The thing under my bed waiting to grab my ankle isn’t real. I know that, and I also know that if I’m careful to keep my foot under the covers, it will never be able to grab my ankle. ―Stephen King
The rain is pouring up here in Maine: King country. The weather is regenerative and generous, but awfully forbidding, too. Someone hearty told me that this weather is, in fact, the best time to take walks up here—certain vivid mosses have been known to appear. But this is the sort of individual who enjoys icy five A.M. swims, and I did not want to admit that my study of bryology never really extended beyond carpeting bowers for the occasional fairy, and that said experiments generally resulted in pulling up large hunks of moss, moving them, and then being surprised when they died. In short, I am still indoors. And for good measure, we watched The Shining. I remembered it having been much scarier.
Cabin fever is an idiomatic term, first recorded in 1918, for a claustrophobic reaction that takes place when a person or group is isolated and/or shut in a small space, with nothing to do for an extended period. Cabin fever describes the extreme irritability and restlessness a person may feel in these situations.
A person may experience cabin fever in a situation such as being in a simple country vacation cottage. When experiencing cabin fever, a person may tend to sleep, have distrust of anyone they are with, and an urge to go outside even in the rain, snow, dark or hail. The phrase is also used humorously to indicate simple boredom from being home alone.
I would expand on this definition, though I’m still in the early stages of cabin fever. I’d say that it can also lead afflicted individuals—individuals, that is, who have finished all the books they’ve brought—to read numerous late-seventies novels featuring insouciant, sexually liberated heroines, who engage in casual screwing (this is the preferred terminology) and say “Christ” a lot. Cabin fever sometimes manifests in numerous terrible attempts at colored-pencil portraiture that make your companions look sort of like Harry Truman. In some cases, there have been instances recorded of butterscotch brownies made without a recipe and bras hand washed in shampoo, because.
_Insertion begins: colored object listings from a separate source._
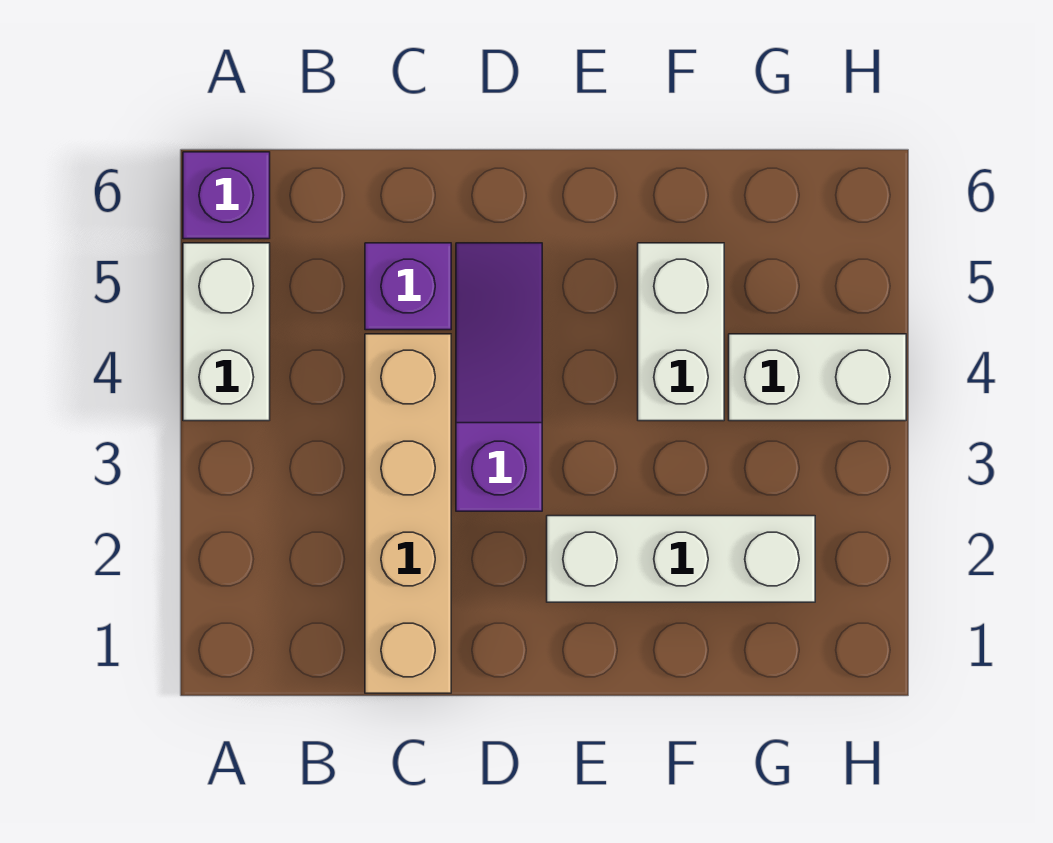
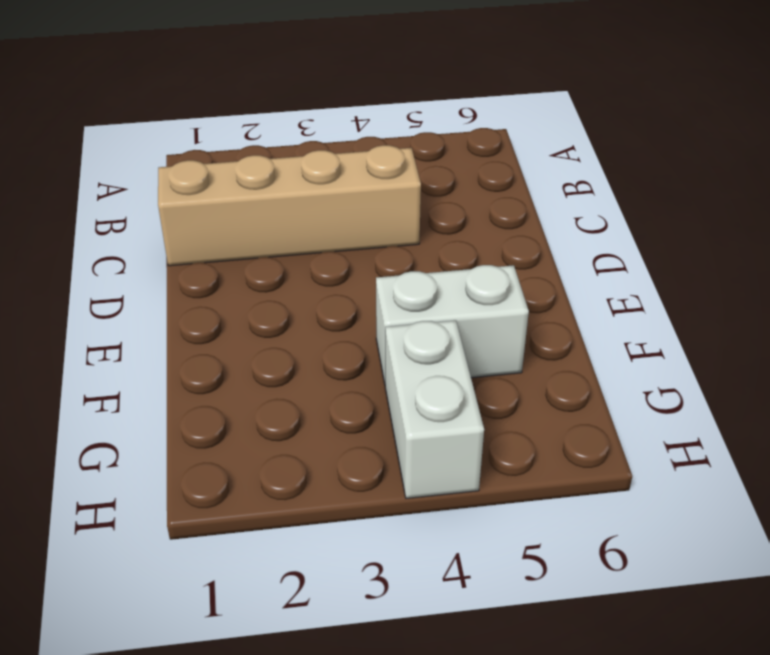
none -> white brick A4:A5 level 1
none -> purple brick A6 level 1

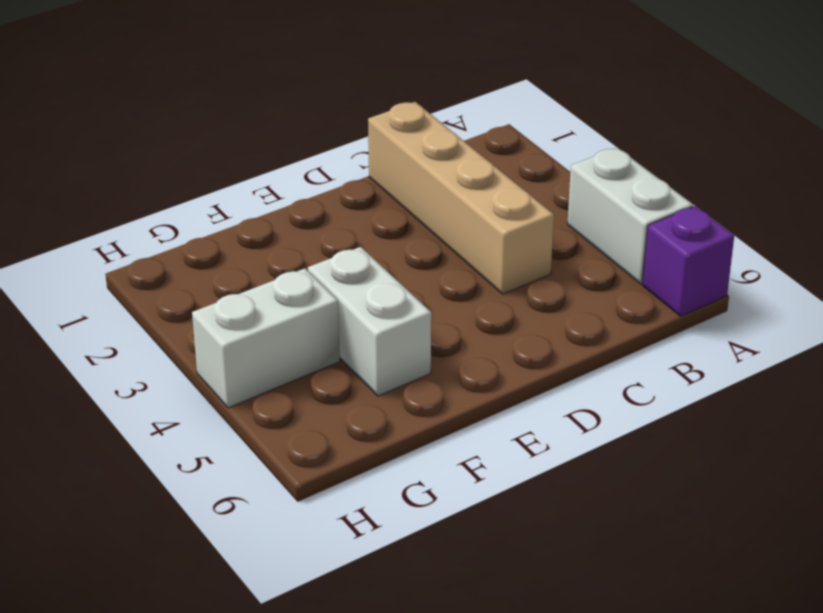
none -> purple brick C5 level 1
none -> purple slope D3:D5 level 1 top 3

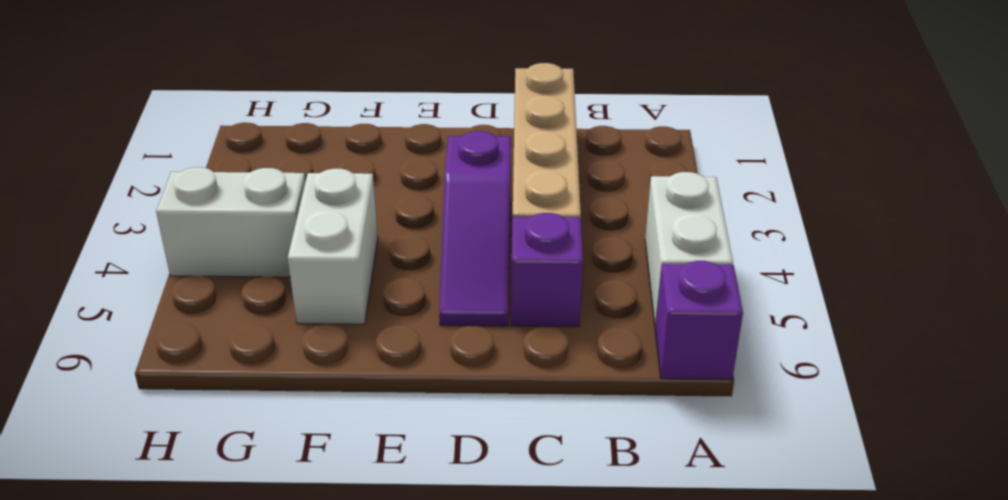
none -> white brick E2:G2 level 1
Cabin fever, as we know, is a leading catalyst to murder. We live in the post–Scary Movie world; we are jaded to the mechanisms of easy fear. Nevertheless, a small, innocent part of me is willfully alive to the possibilities of horror movie outcomes; although not particularly inclined to it myself, I feel pleasantly murderable. Indeed, if one might be said to encourage such things (not in a London Fields sort of way, I mean), I’d say everything is set in motion: a remote cabin, plenty of woods, and the general arrogant high spirits of an outsider who’s kind of asking for it. I’m not eager for it, but it seems to me better to be mentally prepared. And besides, I would quite like the New York Post to call me a “tragic beauty,” or maybe even a “brainy beauty” because I wear glasses—the beauty bar for the tragic is generously low.
We have joked about it. There were some men working with chainsaws nearby the other day, before the fine weather broke. We could hear the whir of the chainsaws coming closer and closer as we huddled inside. And of course, it wasn’t even scary; it was too much of a cliché. And the men were very nice. I don’t think they saw that I was, secretly, a tragic beauty, just waiting to be recognized.